Example: Questions to Guide Qualitative Content Analysis

1. How are events, issues, or people framed?
2. Are certain people defined as having or causing problems? What are the causes of the problem? What are the proposed solutions?
3. Who are the heroes and villains?
4. Is there a sense of "us" and "them" conveyed by the coverage? Who is the assumed reader - a part of "us" or "them"?
5. Is there a sense that some issues are assumed to be naturally more important than others?
6. Who speaks and who is silent? Which sources are assumed to be correct and which are challenged or doubted? Who is allowed to define the issue?
7. What is the message conveyed by headlines, captions, and pictures? How do these help frame the issue?

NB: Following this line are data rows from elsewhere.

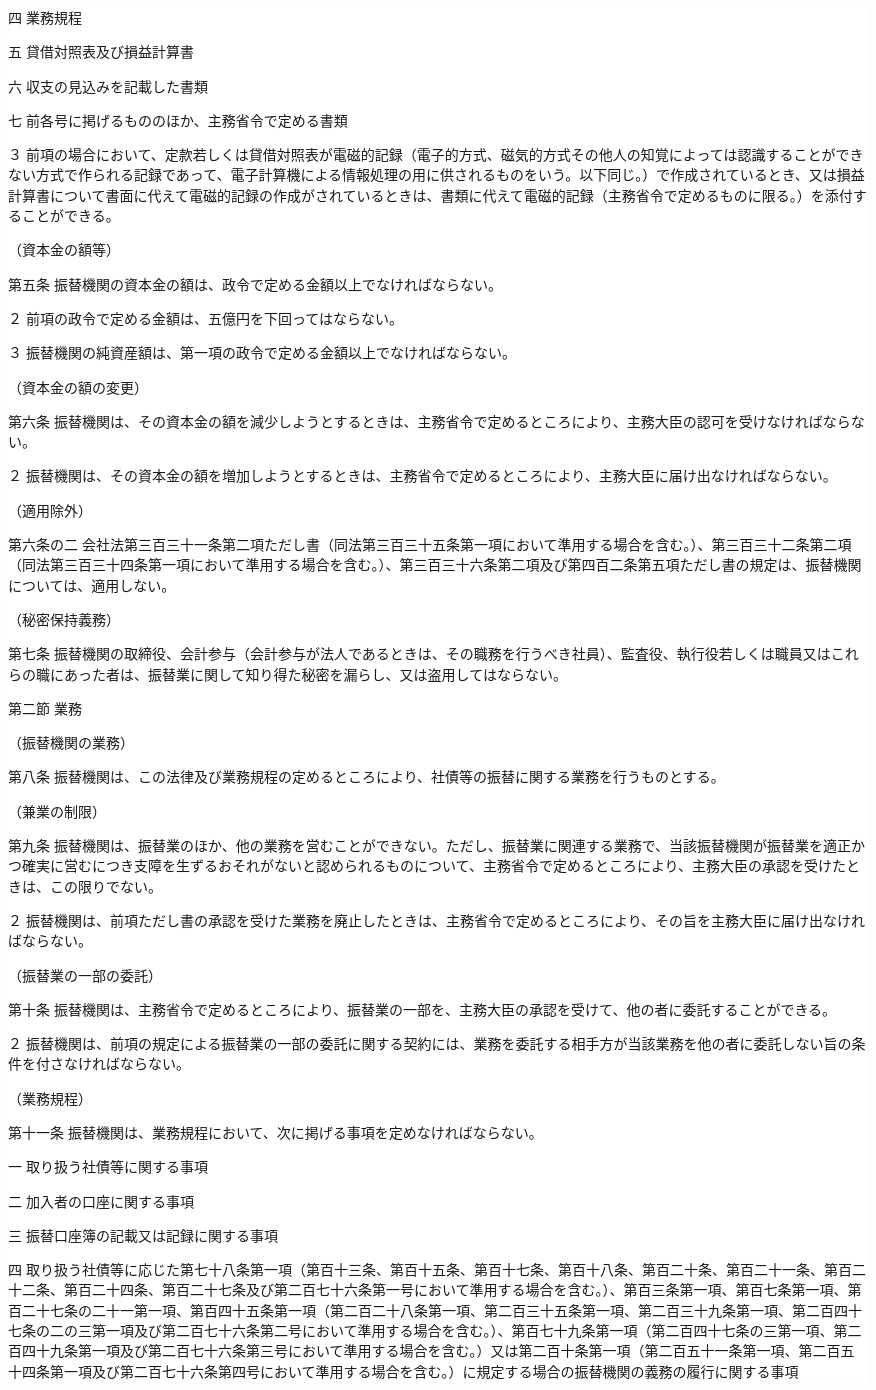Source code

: 四 業務規程

五 貸借対照表及び損益計算書

六 収支の見込みを記載した書類

七 前各号に掲げるもののほか、主務省令で定める書類

３ 前項の場合において、定款若しくは貸借対照表が電磁的記録（電子的方式、磁気的方式その他人の知覚によっては認識することができない方式で作られる記録であって、電子計算機による情報処理の用に供されるものをいう。以下同じ。）で作成されているとき、又は損益計算書について書面に代えて電磁的記録の作成がされているときは、書類に代えて電磁的記録（主務省令で定めるものに限る。）を添付することができる。

（資本金の額等）

第五条 振替機関の資本金の額は、政令で定める金額以上でなければならない。

２ 前項の政令で定める金額は、五億円を下回ってはならない。

３ 振替機関の純資産額は、第一項の政令で定める金額以上でなければならない。

（資本金の額の変更）

第六条 振替機関は、その資本金の額を減少しようとするときは、主務省令で定めるところにより、主務大臣の認可を受けなければならない。

２ 振替機関は、その資本金の額を増加しようとするときは、主務省令で定めるところにより、主務大臣に届け出なければならない。

（適用除外）

第六条の二 会社法第三百三十一条第二項ただし書（同法第三百三十五条第一項において準用する場合を含む。）、第三百三十二条第二項（同法第三百三十四条第一項において準用する場合を含む。）、第三百三十六条第二項及び第四百二条第五項ただし書の規定は、振替機関については、適用しない。

（秘密保持義務）

第七条 振替機関の取締役、会計参与（会計参与が法人であるときは、その職務を行うべき社員）、監査役、執行役若しくは職員又はこれらの職にあった者は、振替業に関して知り得た秘密を漏らし、又は盗用してはならない。

第二節 業務

（振替機関の業務）

第八条 振替機関は、この法律及び業務規程の定めるところにより、社債等の振替に関する業務を行うものとする。

（兼業の制限）

第九条 振替機関は、振替業のほか、他の業務を営むことができない。ただし、振替業に関連する業務で、当該振替機関が振替業を適正かつ確実に営むにつき支障を生ずるおそれがないと認められるものについて、主務省令で定めるところにより、主務大臣の承認を受けたときは、この限りでない。

２ 振替機関は、前項ただし書の承認を受けた業務を廃止したときは、主務省令で定めるところにより、その旨を主務大臣に届け出なければならない。

（振替業の一部の委託）

第十条 振替機関は、主務省令で定めるところにより、振替業の一部を、主務大臣の承認を受けて、他の者に委託することができる。

２ 振替機関は、前項の規定による振替業の一部の委託に関する契約には、業務を委託する相手方が当該業務を他の者に委託しない旨の条件を付さなければならない。

（業務規程）

第十一条 振替機関は、業務規程において、次に掲げる事項を定めなければならない。

一 取り扱う社債等に関する事項

二 加入者の口座に関する事項

三 振替口座簿の記載又は記録に関する事項

四 取り扱う社債等に応じた第七十八条第一項（第百十三条、第百十五条、第百十七条、第百十八条、第百二十条、第百二十一条、第百二十二条、第百二十四条、第百二十七条及び第二百七十六条第一号において準用する場合を含む。）、第百三条第一項、第百七条第一項、第百二十七条の二十一第一項、第百四十五条第一項（第二百二十八条第一項、第二百三十五条第一項、第二百三十九条第一項、第二百四十七条の二の三第一項及び第二百七十六条第二号において準用する場合を含む。）、第百七十九条第一項（第二百四十七条の三第一項、第二百四十九条第一項及び第二百七十六条第三号において準用する場合を含む。）又は第二百十条第一項（第二百五十一条第一項、第二百五十四条第一項及び第二百七十六条第四号において準用する場合を含む。）に規定する場合の振替機関の義務の履行に関する事項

*Read the links below closely too.

good luck

2007-10-20 15:11:07 · answer #1 · answered by ari-pup 7 · 0 0

Perhaps it could aid to treat Labouchere as a satirist - he mocked the hypocrisy of colonial powers in how they justified their imposition on different peoples. It's valuable to examine out the longer dialogue of Henry Labouchere on Wikipedia considering it describes to the talk through historians as as to if his exaggerations went additional than his actual intentions in criminalising male homosexuality.